I liked these characters and was drawn into the mystery element of the plot. Who was trying to kill Mick and why? But the ending to the mystery was just short of satisfying. Although we were introduced to the character before and, perhaps, if we were perceptive enough we could have identified who the murder was, we aren’t given any hints as to why until the very end. As far as the romance went, I was convinced of their attraction to one another and their developing love, especially on Sophie’s side. I felt that the proposal scene was one of the more romantic ones I have read. This scene was not sappy or syrupy, but was instead very touching and heartwarming in his choice of engagement gifts for her.
In some ways the book felt too short. Mick’s childhood and how it formed his adult character are alluded to, but never much developed.
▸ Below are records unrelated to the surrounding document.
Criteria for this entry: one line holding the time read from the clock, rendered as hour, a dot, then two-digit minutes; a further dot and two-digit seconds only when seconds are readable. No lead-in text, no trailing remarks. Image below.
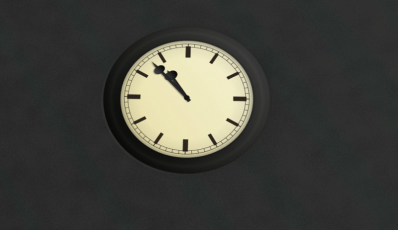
10.53
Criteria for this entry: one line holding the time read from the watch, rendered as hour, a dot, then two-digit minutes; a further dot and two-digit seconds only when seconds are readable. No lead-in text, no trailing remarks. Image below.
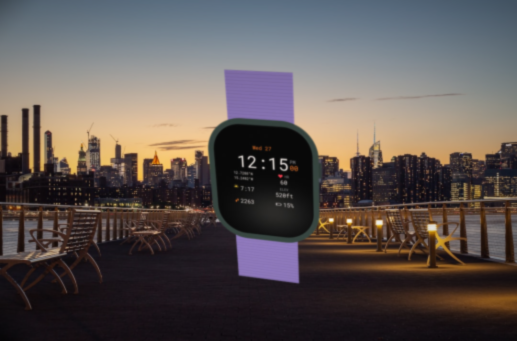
12.15
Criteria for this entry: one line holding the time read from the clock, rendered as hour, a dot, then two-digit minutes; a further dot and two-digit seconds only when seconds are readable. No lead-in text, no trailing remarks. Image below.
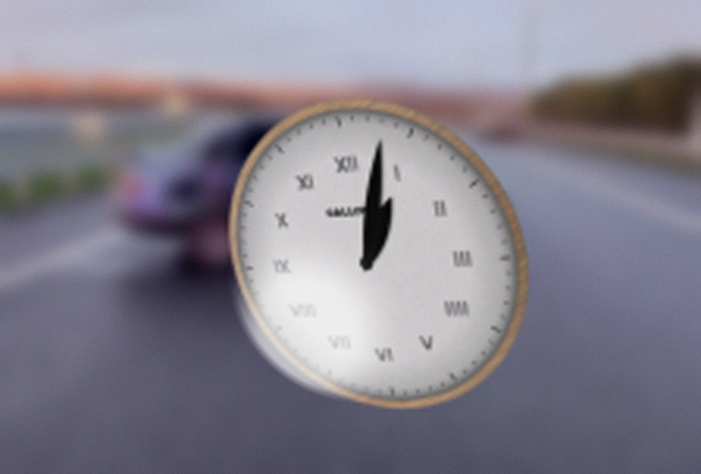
1.03
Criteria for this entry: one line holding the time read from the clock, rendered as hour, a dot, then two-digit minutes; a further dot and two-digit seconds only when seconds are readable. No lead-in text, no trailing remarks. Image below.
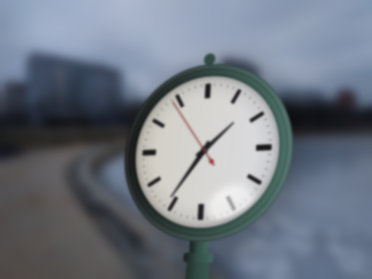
1.35.54
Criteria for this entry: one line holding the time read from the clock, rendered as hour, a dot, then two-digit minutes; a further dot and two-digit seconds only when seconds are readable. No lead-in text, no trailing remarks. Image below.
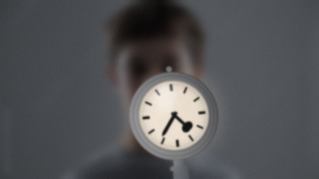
4.36
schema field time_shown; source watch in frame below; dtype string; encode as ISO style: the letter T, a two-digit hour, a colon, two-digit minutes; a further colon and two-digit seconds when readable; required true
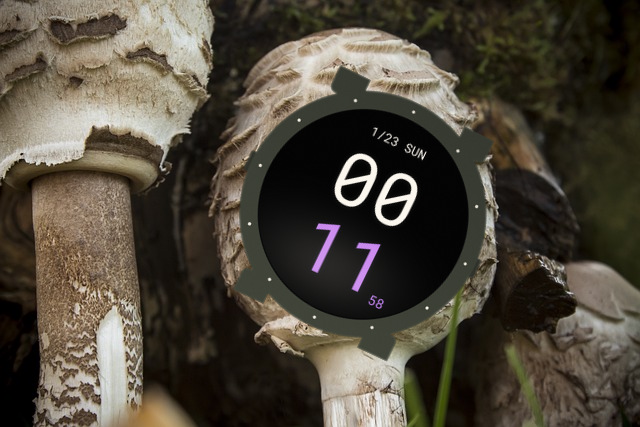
T00:11:58
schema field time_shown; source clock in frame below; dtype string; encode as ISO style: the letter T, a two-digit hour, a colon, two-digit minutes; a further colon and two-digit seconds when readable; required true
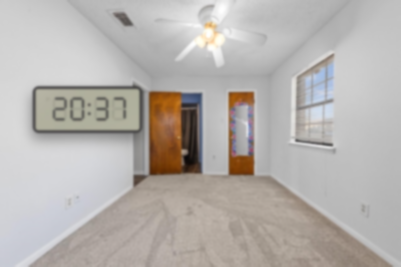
T20:37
We see Sophie’s family and understand how trying her mother and sister are and why she would want to live with her aunt, but her mother and sister remain cardboard cut-outs to the end. Many of the boarders at Aunt Violet’s house are given interestingly shady backgrounds, presumably to keep us unsure as to exactly who the murderer might be, yet these tantalizing glimpses are never fleshed out. It is somewhat unsatisfying that other than Mick and Sophie, none of the other characters ever change or learn anything more about each other.
It’s all these little flaws that render this a B+ rather than a DIK. Certainly Not so Innocent is a very good read. Featuring an intriguing mystery, a heartwarming romance, and a smart, likable, and sexy couple, just about the worst I can say about Guhrke’s book is that I wanted more.